In retrospect, this series doesn’t look close: Colorado was thoroughly dominated, particularly after Game 2.  But while the series was in progress, the conventional wisdom was that the Avs had the Sharks’ number – they won two of the first three games, after all! 

 

Even though those two wins came via fluky goals – Chris Stewart scored from behind the goal line in Game 1, and the Sharks shot the puck into their own net in Game 3 – the "Sharks choke again" story was already being written by journalists nationwide.  One contention was that even though Colorado had one third of all goals, one third of all shots and one third of all chances, their chances were still of higher quality than the Sharks chances.  If this were true, then we’d expect to see it in the chance breakdown:

 

Chance Type

COL

SJ

Dump-In

17

16

Ftc/Gv

14

13

Skate-In

11

38

Rebound

2

17

2-on-1

0

3

3-on-2

5

7

Breakaway

1

2

Faceoff

3

4

 

‘Ftc/Gv’ refers to situation where the defensive team either failed to clear the zone or gave the puck away directly.  As with all observed data, this table isn’t a perfect assessment of what happened, but it tells us a lot about the differences between Colorado’s style and San Jose’s.  For example:

 

-          Colorado was twice as likely as San Jose to dump the puck in order to gain the zone

-          Colorado generated virtually no chances off rebounds

-          San Jose’s defense had a lot of trouble breaking out; even though Colorado rarely had puck possession in the Sharks’ zone, they got just as many chances from defensive miscues

-          There were virtually no odd-man rushes during the series, and San Jose had 2/3 of the few that there were

 

Overall, Colorado lacked the skill to carry the puck into the offensive zone but they could dump-and-chase and take advantage of San Jose’s relatively weak defensemen.

 

But that wasn’t enough.  Colorado’s top line did extremely poorly at controlling chances against San Jose’s top line:

 

Player

Chance%

Ozone%

Hannan

41.1

38.9

Quincey

42.3

39.2

Stewart

36.7

41.4

Galiardi

34.5

44.3

Stastny

33.9

47.8

 

If this playoff series was Colorado’s year in a microcosm, then one particular shift was Colorado’s series in a microcosm.  In the second period of Game 3, the Avs sent out their top line against Joe Thornton, Patrick Marleau, Manny Malhotra, Dan Boyle and Douglas Murray.  They didn’t get the puck out of the zone for 1:45 – the Sharks put 15 players on the ice before Colorado was able to change their defensive pairing.

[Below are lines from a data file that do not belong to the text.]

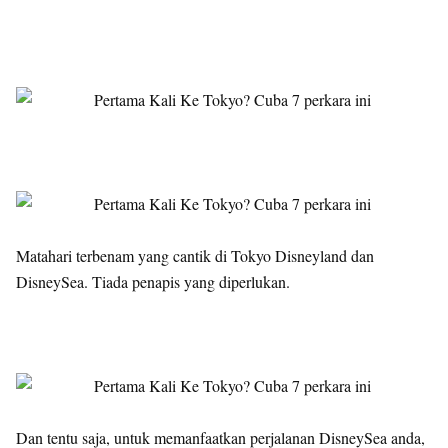
Matahari terbenam yang cantik di Tokyo Disneyland dan
DisneySea. Tiada penapis yang diperlukan.
Dan tentu saja, untuk memanfaatkan perjalanan DisneySea anda,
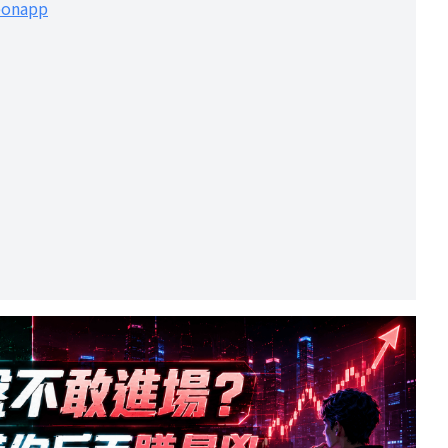
leonapp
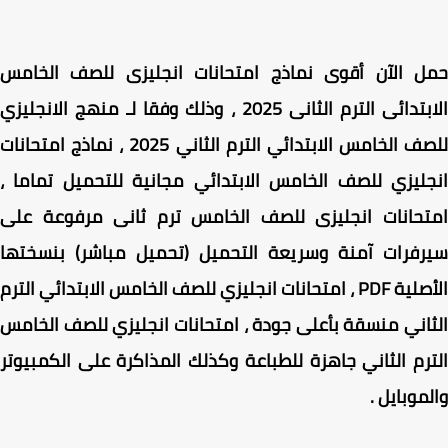
ل الآن
أقوى
نماذج امتحانات انجليزى للصف الخامس
دائى الترم الثانى 2025 ، وذلك وفقا لـ
منهج الانجليزي
ف الخامس الابتدائي الترم الثاني 2025
، نماذج امتحانات
ليزي للصف الخامس الابتدائي مجانية للتحميل تماما ،
تحانات انجليزى للصف الخامس ترم ثانى مرفوعة على
رفرات آمنة وسريعة التحميل (تحميل مباشر) بنسختها
الأصلية PDF ، امتحانات انجليزي للصف الخامس الابتدائي الترم
اني منسقة بأعلى جودة ، امتحانات انجليزي للصف الخامس
رم الثاني جاهزة للطباعة وكذلك المذاكرة على الكمبيوتر
موبايل .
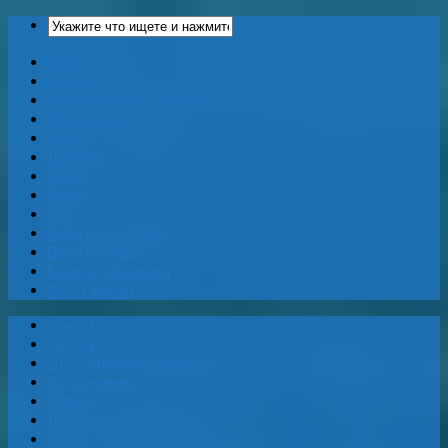
Новости
Погода
Достопримечательности
Развлечения
Пляжи
Шоппинг
Рынки
Карты
Еда
Кафе и Рестораны
Бары и Клубы
Банки и Обменники
Web-Камеры
Новости
Погода
Достопримечательности
Развлечения
Пляжи
Шоппинг
Рынки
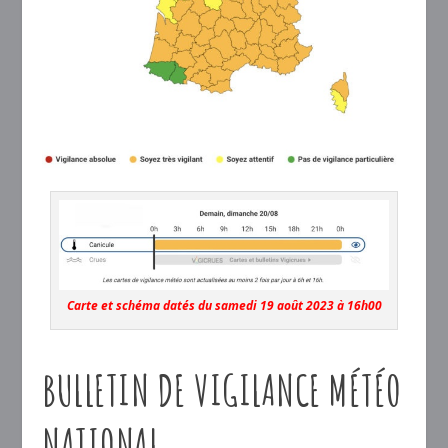
Carte et schéma datés du samedi 19 août 2023 à 16h00
BULLETIN DE VIGILANCE MÉTÉO
NATIONAL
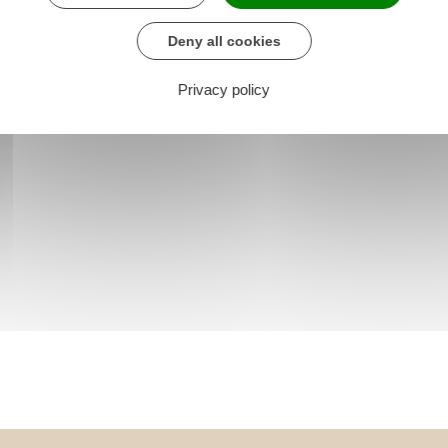
Deny all cookies
Privacy policy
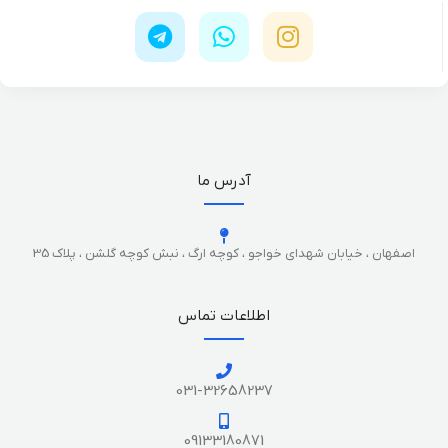
آدرس ما
اصفهان ، خیابان شهدای خواجو ، کوچه ارگ ، نبش کوچه گلشن ، پلاک 35
اطلاعات تماس
031-32658237
09133180871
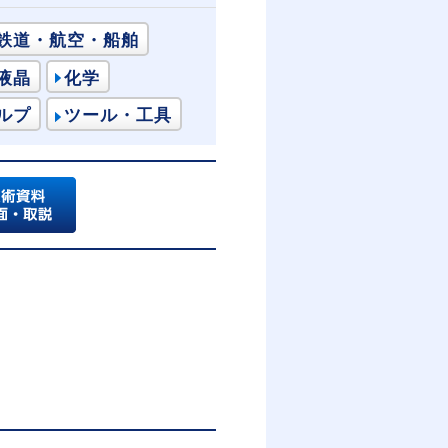
鉄道・航空・船舶
液晶
化学
ルプ
ツール・工具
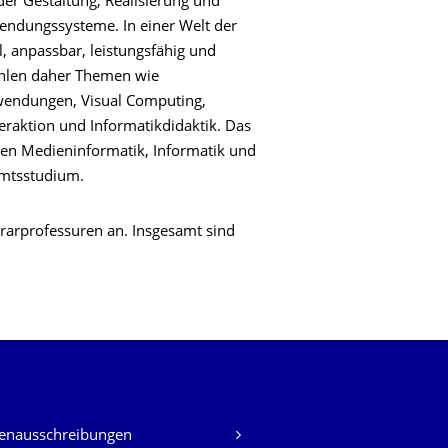
er Gestaltung, Realisierung und
ndungssysteme. In einer Welt der
l, anpassbar, leistungsfähig und
ählen daher Themen wie
wendungen, Visual Computing,
teraktion und Informatikdidaktik. Das
ngen Medieninformatik, Informatik und
amtsstudium.
arprofessuren an. Insgesamt sind
lenausschreibungen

Not that the players who drew the Sharks’ second line did any better:

 

Player

Chance%

Ozone%

Hejduk

40.0

37.5

Cumiskey

24.2

39.6

Foote

28.1

41.2

Duchene

36.9

47.9

Yip

23.5

61.5

Svatos

37.9

66.7

 

Brandon Yip may have scored two goals in this series, but he certainly gave it all back at the other end of the ice. 

 

The bottom of the roster looks even worse – only Ryan O’Reilly fared well against San Jose’s 3rd and 4th line. 

 

Player

Chance%

Ozone%

Yelle

31.6

31.3

O'Reilly

37.5

35.6

Tucker

28.1

45.8

McLeod

29.2

55.6

Hendricks

40.9

60

Liles

37.2

65.8

 

John-Michael Liles’ performance was pure ugliness despite complete sheltering.  His contract, which pays him $9M over the next two seasons, is one of the underrated bad deals in the league.

 

The Bottom Line

 

The bottom line is that Colorado did not play very well this season.  They were better than their underlying numbers appear, but substantially worse than the standings would suggest.  Craig Anderson will keep them from crashing completely to earth next season, but this was a 12th- or 13th-place team that rode a wave to a playoff berth.